TheCha͢mp TheCha͢mp - 6 months ago 19
Ruby Question

How do I remove white space between HTML nodes?

I'm trying to remove whitespace from an HTML fragment between

<p>
tags

<p>Foo Bar</p> <p>bar bar bar</p> <p>bla</p>


as you can see, there always is a blank space between the
<p> </p>
tags.

The problem is that the blank spaces create
<br>
tags when saving the string into my database.
Methods like
strip
or
gsub
only remove the whitespace in the nodes, resulting in:

<p>FooBar</p> <p>barbarbar</p> <p>bla</p>


whereas I'd like to have:

<p>Foo Bar</p><p>bar bar bar</p><p>bla</p>


I'm using:


  • Nokogiri 1.5.6

  • Ruby 1.9.3

  • Rails



UPDATE:



Occasionally there are children nodes of the
<p>
Tags that generate the same problem: white space between

Sample Code

Note: the Code normally is in one Line, I reformatted it because it would be unbearable otherwise...

<p>
<p>
<strong>Selling an Appartment</strong>
</p>
<ul>
<li>
<p>beautiful apartment!</p>
</li>
<li>
<p>near the train station</p>
</li>
.
.
.
</ul>
<ul>
<li>
<p>10 minutes away from a shopping mall </p>
</li>
<li>
<p>nice view</p>
</li>
</ul>
.
.
.
</p>


How would I strip those white spaces aswell?

SOLUTION



It turns out that I messed up using the
gsub
method and didn't further investigate the possibility of using
gsub
with
regex
...

The simple solution was adding

data = data.gsub(/>\s+</, "><")


It deleted whitespace between all different kinds of nodes... Regex ftw!

Answer

This is how I'd write the code:

require 'nokogiri'

doc = Nokogiri::HTML::DocumentFragment.parse(<<EOT)
<p>Foo Bar</p> <p>bar bar bar</p> <p>bla</p>
EOT

doc.search('p, ul, li').each { |node| 
  next_node = node.next_sibling
  next_node.remove if next_node && next_node.text.strip == ''
}

puts doc.to_html

It results in:

<p>Foo Bar</p><p>bar bar bar</p><p>bla</p>

Breaking it down:

doc.search('p')

looks for only the <p> nodes in the document. Nokogiri returns a NodeSet from search, or a nil if nothing matched. The code loops over the NodeSet, looking at each node in turn.

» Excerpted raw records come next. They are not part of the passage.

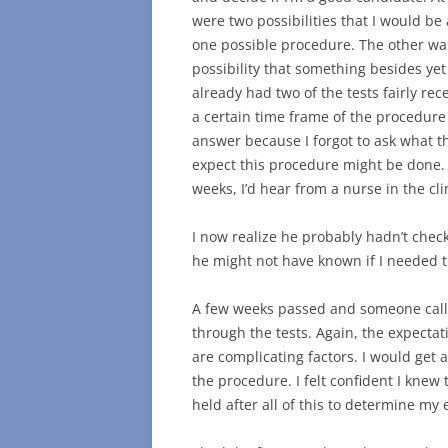
were two possibilities that I would be
one possible procedure. The other was
possibility that something besides yet
already had two of the tests fairly rec
a certain time frame of the procedure
answer because I forgot to ask what 
expect this procedure might be done. 
weeks, I’d hear from a nurse in the cli
I now realize he probably hadn’t check
he might not have known if I needed th
A few weeks passed and someone call
through the tests. Again, the expecta
are complicating factors. I would get
the procedure. I felt confident I kne
held after all of this to determine my el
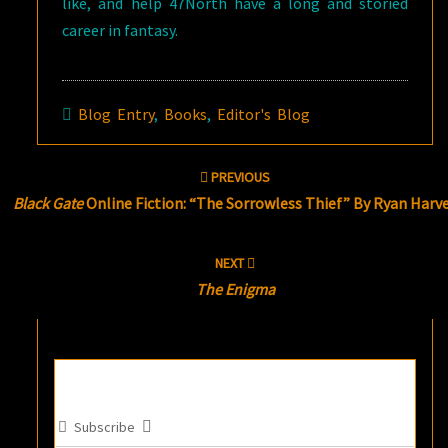
like, and help 47North have a long and storied
career in fantasy.
Blog Entry
,
Books
,
Editor's Blog
Post
PREVIOUS
navigation
Black Gate
Online Fiction: “The Sorrowless Thief” By Ryan Harv
NEXT
The Enigma
Subscribe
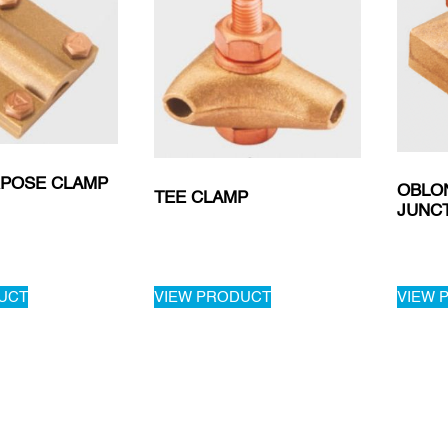
RPOSE CLAMP
OBLO
TEE CLAMP
JUNC
UCT
VIEW PRODUCT
VIEW 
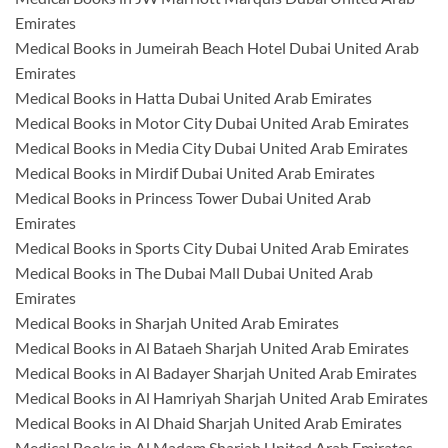
Emirates
Medical Books in Jumeirah Beach Hotel Dubai United Arab
Emirates
Medical Books in Hatta Dubai United Arab Emirates
Medical Books in Motor City Dubai United Arab Emirates
Medical Books in Media City Dubai United Arab Emirates
Medical Books in Mirdif Dubai United Arab Emirates
Medical Books in Princess Tower Dubai United Arab
Emirates
Medical Books in Sports City Dubai United Arab Emirates
Medical Books in The Dubai Mall Dubai United Arab
Emirates
Medical Books in Sharjah United Arab Emirates
Medical Books in Al Bataeh Sharjah United Arab Emirates
Medical Books in Al Badayer Sharjah United Arab Emirates
Medical Books in Al Hamriyah Sharjah United Arab Emirates
Medical Books in Al Dhaid Sharjah United Arab Emirates
Medical Books in Al Madam Sharjah United Arab Emirates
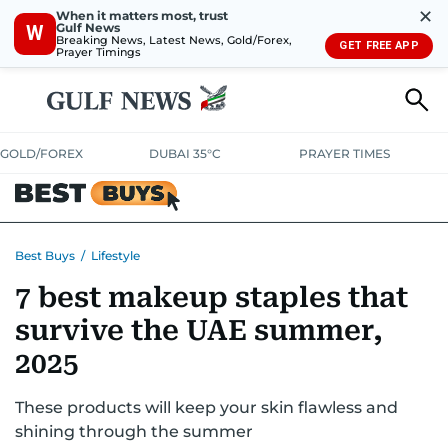
✕
When it matters most, trust
Gulf News
W
Breaking News, Latest News, Gold/Forex,
GET FREE APP
Prayer Timings
GOLD/FOREX
DUBAI 35°C
PRAYER TIMES
ELECTRONICS
HOME AND KITCHEN
OFFERS
Best Buys
/
Lifestyle
7 best makeup staples that
CONSUMABLES
LIFESTYLE
BANK DEALS
DISCOUNT CODES
survive the UAE summer,
2025
These products will keep your skin flawless and
shining through the summer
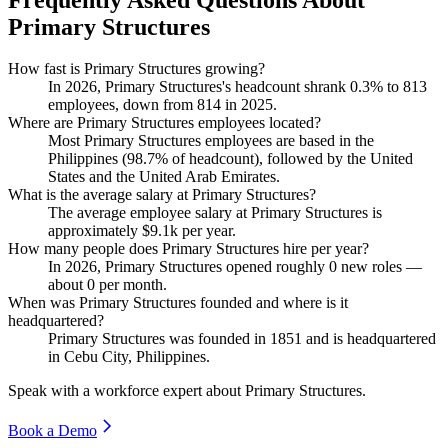
Primary Structures
How fast is Primary Structures growing?
In
2026
, Primary Structures's headcount shrank
0.3%
to
813
employees, down from
814
in
2025
.
Where are Primary Structures employees located?
Most Primary Structures employees are based in the
Philippines (
98.7%
of headcount), followed by the United
States and the United Arab Emirates.
What is the average salary at Primary Structures?
The average employee salary at Primary Structures is
approximately
$9.1
k per year.
How many people does Primary Structures hire per year?
In
2026
, Primary Structures opened roughly
0
new roles —
about
0
per month.
When was Primary Structures founded and where is it
headquartered?
Primary Structures was founded in
1851
and is headquartered
in Cebu City, Philippines.
Speak with a workforce expert about
Primary Structures
.
Book a Demo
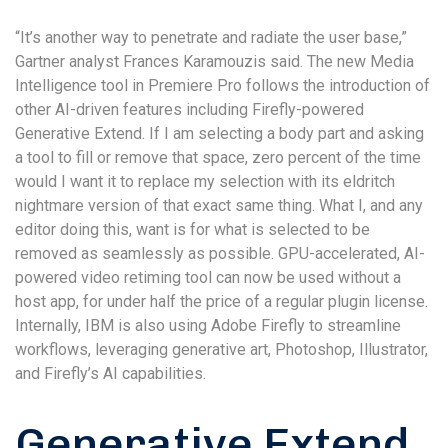
“It’s another way to penetrate and radiate the user base,”
Gartner analyst Frances Karamouzis said. The new Media
Intelligence tool in Premiere Pro follows the introduction of
other AI-driven features including Firefly-powered
Generative Extend. If I am selecting a body part and asking
a tool to fill or remove that space, zero percent of the time
would I want it to replace my selection with its eldritch
nightmare version of that exact same thing. What I, and any
editor doing this, want is for what is selected to be
removed as seamlessly as possible. GPU-accelerated, AI-
powered video retiming tool can now be used without a
host app, for under half the price of a regular plugin license.
Internally, IBM is also using Adobe Firefly to streamline
workflows, leveraging generative art, Photoshop, Illustrator,
and Firefly’s AI capabilities.
Generative Extend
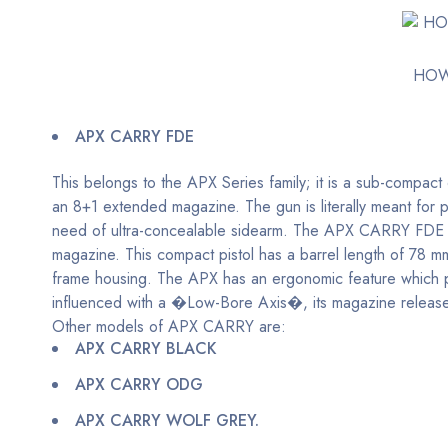
HOW
APX CARRY FDE
This belongs to the APX Series family; it is a sub-compact 
an 8+1 extended magazine. The gun is literally meant for 
need of ultra-concealable sidearm. The APX CARRY FDE ha
magazine. This compact pistol has a barrel length of 78 m
frame housing. The APX has an ergonomic feature which per
influenced with a �Low-Bore Axis�, its magazine release is
Other models of APX CARRY are:
APX CARRY BLACK
APX CARRY ODG
APX CARRY WOLF GREY.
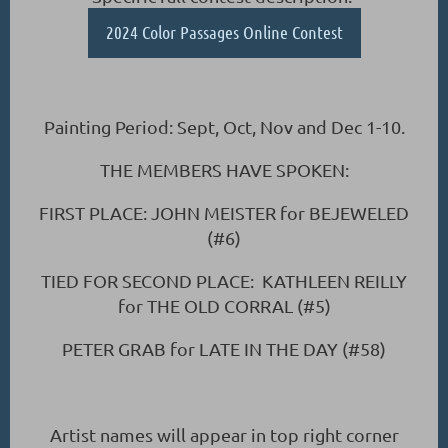
2024 Color Passages Online Contest
Painting Period: Sept, Oct, Nov and Dec 1-10.
THE MEMBERS HAVE SPOKEN:
FIRST PLACE: JOHN MEISTER for BEJEWELED
(#6)
TIED FOR SECOND PLACE: KATHLEEN REILLY
for THE OLD CORRAL (#5)
PETER GRAB for LATE IN THE DAY (#58)
Artist names will appear in top right corner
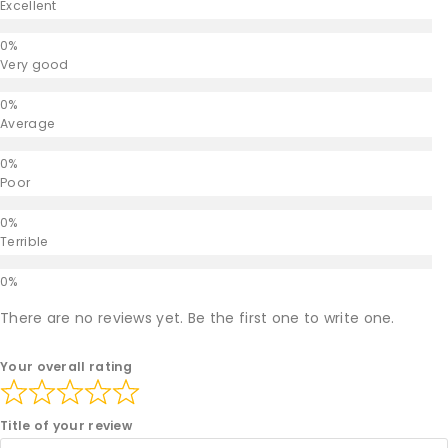
Excellent
Very good
Average
Poor
Terrible
There are no reviews yet. Be the first one to write one.
Your overall rating
Title of your review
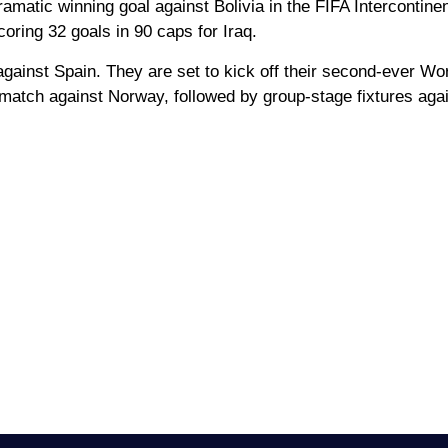
amatic winning goal against Bolivia in the FIFA Intercontinen
coring 32 goals in 90 caps for Iraq.
against Spain. They are set to kick off their second-ever Wo
atch against Norway, followed by group-stage fixtures aga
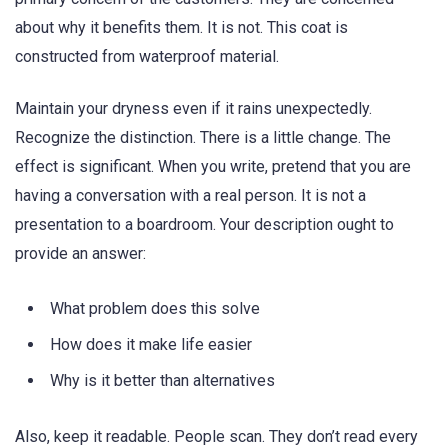
about why it benefits them. It is not. This coat is
constructed from waterproof material.
Maintain your dryness even if it rains unexpectedly.
Recognize the distinction. There is a little change. The
effect is significant. When you write, pretend that you are
having a conversation with a real person. It is not a
presentation to a boardroom. Your description ought to
provide an answer:
What problem does this solve
How does it make life easier
Why is it better than alternatives
Also, keep it readable. People scan. They don’t read every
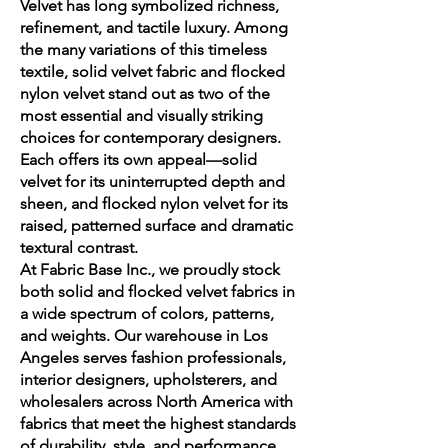
Velvet has long symbolized richness,
refinement, and tactile luxury. Among
the many variations of this timeless
textile, solid velvet fabric and flocked
nylon velvet stand out as two of the
most essential and visually striking
choices for contemporary designers.
Each offers its own appeal—solid
velvet for its uninterrupted depth and
sheen, and flocked nylon velvet for its
raised, patterned surface and dramatic
textural contrast.
At Fabric Base Inc., we proudly stock
both solid and flocked velvet fabrics in
a wide spectrum of colors, patterns,
and weights. Our warehouse in Los
Angeles serves fashion professionals,
interior designers, upholsterers, and
wholesalers across North America with
fabrics that meet the highest standards
of durability, style, and performance.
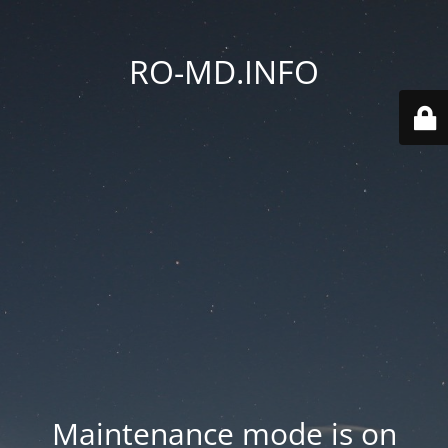
RO-MD.INFO
Maintenance mode is on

next_node = node.next_sibling

gets the pointer to the next node following the current <p> node.

next_node.remove if next_node && next_node.text.strip == ''

next_node.remove removes the current next_node from the DOM if the next node isn't nil and its text isn't empty when stripped, in otherwords, if the node has only whitespace.

There are other techniques to locate only the TextNodes if all of them should be stripped from the document. That's risky, because it can end up deleting all blanks between tags, causing run-on sentences and joined words, which probably isn't what you want.